Au niveau mondial, moins de 40% des nourrissons de moins de six mois sont allaités exclusivement au sein. Au Maroc cette pratique est en nette recul depuis la fin des années 80. Les Marocaines ont recours à l’allaitement artificiel au détriment de l’allaitement naturel.

Selon les statistiques du ministère de la Santé, 27,8% des femmes au Maroc, soit près de trois femmes sur dix, allaitent leur bébé exclusivement au sein durant les six premiers mois. Un taux en baisse depuis 25 ans: en 1992, un peu plus d'une Marocaine sur deux allaitait son enfant.

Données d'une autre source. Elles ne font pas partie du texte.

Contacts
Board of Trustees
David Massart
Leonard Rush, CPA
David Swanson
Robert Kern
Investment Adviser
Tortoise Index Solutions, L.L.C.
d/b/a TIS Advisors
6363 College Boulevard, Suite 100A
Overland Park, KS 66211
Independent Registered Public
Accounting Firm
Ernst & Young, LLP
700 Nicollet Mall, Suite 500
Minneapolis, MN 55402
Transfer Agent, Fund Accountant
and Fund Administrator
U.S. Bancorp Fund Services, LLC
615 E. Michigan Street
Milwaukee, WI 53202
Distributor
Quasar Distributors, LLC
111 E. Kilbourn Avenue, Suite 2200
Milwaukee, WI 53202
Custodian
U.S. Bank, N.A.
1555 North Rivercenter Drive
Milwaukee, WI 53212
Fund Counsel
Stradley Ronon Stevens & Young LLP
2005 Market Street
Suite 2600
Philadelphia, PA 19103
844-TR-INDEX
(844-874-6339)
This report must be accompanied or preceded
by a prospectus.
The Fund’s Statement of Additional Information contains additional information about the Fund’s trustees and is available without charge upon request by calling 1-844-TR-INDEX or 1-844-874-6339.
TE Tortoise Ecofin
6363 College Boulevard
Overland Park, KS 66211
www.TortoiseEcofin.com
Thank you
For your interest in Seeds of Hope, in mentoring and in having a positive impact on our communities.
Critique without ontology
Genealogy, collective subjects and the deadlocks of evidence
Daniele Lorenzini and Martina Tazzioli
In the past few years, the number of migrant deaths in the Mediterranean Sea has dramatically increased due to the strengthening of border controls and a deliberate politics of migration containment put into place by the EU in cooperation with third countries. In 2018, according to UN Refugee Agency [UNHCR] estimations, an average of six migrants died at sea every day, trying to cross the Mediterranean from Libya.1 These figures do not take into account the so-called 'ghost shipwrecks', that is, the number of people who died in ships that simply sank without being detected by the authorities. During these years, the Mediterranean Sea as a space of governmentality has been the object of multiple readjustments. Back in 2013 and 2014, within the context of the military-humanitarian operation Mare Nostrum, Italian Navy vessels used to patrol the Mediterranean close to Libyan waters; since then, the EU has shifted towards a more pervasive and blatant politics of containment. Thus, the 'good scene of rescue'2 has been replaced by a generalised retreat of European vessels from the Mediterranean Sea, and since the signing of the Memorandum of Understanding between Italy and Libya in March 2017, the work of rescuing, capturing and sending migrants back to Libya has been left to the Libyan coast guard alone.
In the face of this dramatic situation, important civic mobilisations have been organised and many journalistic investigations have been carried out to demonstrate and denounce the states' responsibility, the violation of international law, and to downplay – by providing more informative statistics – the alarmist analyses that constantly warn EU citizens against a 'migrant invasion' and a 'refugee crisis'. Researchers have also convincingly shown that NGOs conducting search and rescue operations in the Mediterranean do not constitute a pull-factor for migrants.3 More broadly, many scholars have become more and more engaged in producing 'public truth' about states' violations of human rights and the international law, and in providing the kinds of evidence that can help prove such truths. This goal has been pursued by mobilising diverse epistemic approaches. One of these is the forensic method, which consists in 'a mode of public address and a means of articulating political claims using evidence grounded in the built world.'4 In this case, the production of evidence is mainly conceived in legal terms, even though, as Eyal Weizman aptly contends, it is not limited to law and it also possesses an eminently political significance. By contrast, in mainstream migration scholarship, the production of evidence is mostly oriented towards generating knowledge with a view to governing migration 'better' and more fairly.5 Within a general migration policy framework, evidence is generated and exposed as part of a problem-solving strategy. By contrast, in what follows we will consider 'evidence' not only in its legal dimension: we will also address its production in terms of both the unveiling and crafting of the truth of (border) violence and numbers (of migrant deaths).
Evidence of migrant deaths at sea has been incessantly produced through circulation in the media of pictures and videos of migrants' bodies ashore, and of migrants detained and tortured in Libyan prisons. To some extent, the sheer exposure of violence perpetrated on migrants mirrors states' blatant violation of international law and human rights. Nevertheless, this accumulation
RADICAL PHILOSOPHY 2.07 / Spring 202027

Selon l’OMS, Il est prouvé que l'allaitement au sein présente des avantages sur les plans cognitif et sanitaire pour les nourrissons ainsi que pour leur mère. Il est en particulier essentiel pendant les 6 premiers mois de la vie car il contribue à la prévention de la diarrhée et de la pneumonie, deux causes majeures de mortalité chez les nourrissons. Les mères qui allaitent ont un risque réduit de cancer des ovaires et du sein, deux grandes causes de mortalité chez les femmes. «L'allaitement maternel donne aux nourrissons le meilleur départ possible dans la vie», selon le Dr. Tedros Adhanom Ghebreyesus, Directeur général de l'OMS.

Selon le Directeur général de l’UNICEF, «L'allaitement maternel est l'un des investissements les plus efficaces et les plus rentables qu’un pays puisse faire en faveur de la santé de ses plus jeunes habitants et de la santé future de son économie et de sa société».